5 Replies to “Fair Play”

  1. I am going to say, after reading the article, despite her anger and experience, her ability to write, she has left out the one most important factor, as most do, that has been the end to most any sexual revolution or liberation in history. Disease.
    I was told this by a very cynical doctor I worked with at Kaiser Medical who had spent his stint in WW 2 as a doctor in Paris.
    I am sure this woman would be swinging a different hammer were she writing this from a doctor’s waiting room.

    Bringing home a disease to an unsuspecting spouse is something you hear about at a medical clinic. What a way to find out, and what greater reason to consider the consequences of one’s desire to wander. I have never seen it addressed as sort of the other side of that coin.
    I think it is the foundation of the concept of monogamy in the long run and most people don’t realize it on a conscious level.
    They tend to look away from it or deny the risk is even there.
    I can say with almost 100% accuracy that the way a woman comes into your life is the way she shall leave it, so that bit of fling could leave you with a sting….. just saying.

    1. Agree, Jim, and was going to comment likewise about disease, which is, ironically, the stalwart defense for monogamy, if only for societal health. But like love and sex generally, it all comes down to responsibility.

  2. I have to admit to rolling the dice and simply being lucky, however, the doctor was considering the “sexual revolution” concept and laughingly said it was not the first in history.

  3. A very interesting and thought provoking post. It is clear (seems so anyway) that the author has first hand experience of what she writes about. It also appears clear that it is a credo she genuinely lives by. I agree with probably 99.99% of it.

    But JIm also brings up a very salient point about the threat of disease. It most likely became the “foundation of the concept of monogamy” when societies realized that disease of a sexual nature is unique to sexual contact with more than one partner.
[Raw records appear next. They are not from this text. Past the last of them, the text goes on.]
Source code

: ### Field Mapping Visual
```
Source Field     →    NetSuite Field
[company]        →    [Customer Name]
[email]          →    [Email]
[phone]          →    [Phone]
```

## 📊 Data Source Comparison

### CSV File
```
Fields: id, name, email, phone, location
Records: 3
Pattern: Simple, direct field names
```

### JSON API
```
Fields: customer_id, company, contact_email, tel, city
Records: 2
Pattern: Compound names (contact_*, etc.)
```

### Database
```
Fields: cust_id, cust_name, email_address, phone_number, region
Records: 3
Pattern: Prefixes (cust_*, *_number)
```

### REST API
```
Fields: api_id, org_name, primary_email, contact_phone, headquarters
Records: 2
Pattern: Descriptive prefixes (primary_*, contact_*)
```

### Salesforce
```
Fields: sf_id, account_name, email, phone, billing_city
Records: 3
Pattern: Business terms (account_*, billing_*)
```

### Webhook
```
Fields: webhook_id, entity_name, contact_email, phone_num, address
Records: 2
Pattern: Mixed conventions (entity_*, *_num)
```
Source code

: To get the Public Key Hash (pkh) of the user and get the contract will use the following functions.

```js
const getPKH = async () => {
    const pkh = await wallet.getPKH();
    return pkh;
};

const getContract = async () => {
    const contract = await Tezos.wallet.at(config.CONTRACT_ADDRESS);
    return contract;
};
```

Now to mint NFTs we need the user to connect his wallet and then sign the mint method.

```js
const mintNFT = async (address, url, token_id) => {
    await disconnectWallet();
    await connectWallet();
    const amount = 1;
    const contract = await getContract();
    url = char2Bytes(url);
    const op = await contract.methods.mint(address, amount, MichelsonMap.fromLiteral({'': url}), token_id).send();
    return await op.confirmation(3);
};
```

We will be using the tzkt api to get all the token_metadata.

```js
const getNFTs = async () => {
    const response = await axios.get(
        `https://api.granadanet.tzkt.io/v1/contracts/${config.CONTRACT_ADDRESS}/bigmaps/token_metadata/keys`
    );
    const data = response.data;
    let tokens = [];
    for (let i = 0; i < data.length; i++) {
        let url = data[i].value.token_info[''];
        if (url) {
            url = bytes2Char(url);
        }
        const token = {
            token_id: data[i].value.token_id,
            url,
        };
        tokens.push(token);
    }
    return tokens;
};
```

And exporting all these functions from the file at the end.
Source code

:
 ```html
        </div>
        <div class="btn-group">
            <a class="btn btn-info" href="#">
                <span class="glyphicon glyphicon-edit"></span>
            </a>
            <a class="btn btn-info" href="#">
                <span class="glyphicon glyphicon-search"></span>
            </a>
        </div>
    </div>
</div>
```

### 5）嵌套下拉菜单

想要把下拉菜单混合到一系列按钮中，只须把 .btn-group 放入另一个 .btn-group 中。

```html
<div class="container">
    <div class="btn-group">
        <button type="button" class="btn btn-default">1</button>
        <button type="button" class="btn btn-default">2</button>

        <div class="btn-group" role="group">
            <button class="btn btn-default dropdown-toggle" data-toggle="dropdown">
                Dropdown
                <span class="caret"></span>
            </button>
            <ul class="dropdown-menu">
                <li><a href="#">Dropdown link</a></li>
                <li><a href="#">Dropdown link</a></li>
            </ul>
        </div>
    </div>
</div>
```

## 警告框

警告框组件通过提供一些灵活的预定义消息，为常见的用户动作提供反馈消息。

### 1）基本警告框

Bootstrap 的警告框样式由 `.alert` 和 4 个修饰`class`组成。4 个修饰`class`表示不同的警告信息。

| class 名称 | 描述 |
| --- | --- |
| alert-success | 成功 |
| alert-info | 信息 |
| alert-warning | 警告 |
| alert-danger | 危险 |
But that is not the only reason we hold on to the monogamy concept today. As the author points out there are also legal reasons today that did not exist in the historical past.

    And yet one only needs to review the acceptance of rampant sexual promiscuity in societies past. Look to Caligula and the festivals of Bacchus thousands of years ago. Move forward in time to the era of Lucrezia Borgia, the daughter of Pope Alexander VI and Vannozza dei Cattanei, who herself was but one of the mistresses of Lucrezia’s father. This was a time when Kings and Queens and Popes, and even the common folks, did not place the “value” on monogamy that we do now. And considering the crisis that AIDS is today may lead an observer to conclude that 100% monogamy ever being achieved is a totally unrealistic expectation held and maintained by people with a head-in-the sand (lack of) view of the real world. Finally, look at the fact that many cultures outside of Western influence (except for Mormons) practice polygamy as a tenant of their religious beliefs. It is obvious the discovery of diseases that are spread by promiscuous behavior didn’t stop this behavior from happening.

    And yet, the concept of monogamy is firmly rooted in many societies and cultures today despite the historical observations of behaviors of the past going back thousands of years. Does this mean that monogamy is evolutionary in origin as a natural part of the maturation process of our species? Or is it simply a relatively new concept that is merely practiced by certain societies? I certainly don’t know. I have to imagine and speculate that those of the past did not ‘feel’ the green-eyed monster of jealousy that the recent idea of monogamy has fostered. Certainly it would be easy too conclude that it didn’t rise to the level of emotional betrayal that is present in modern times.

    Whether monogamy is right or wrong, or evolutionary or conceptual I will leave to those who graduated at a higher level than me.

    1. Try that again. Interesting response, very informative, though I doubt jealousy is any more rampant now than forever before now. I would venture a guess that jealousy is one of those constants like greed and love.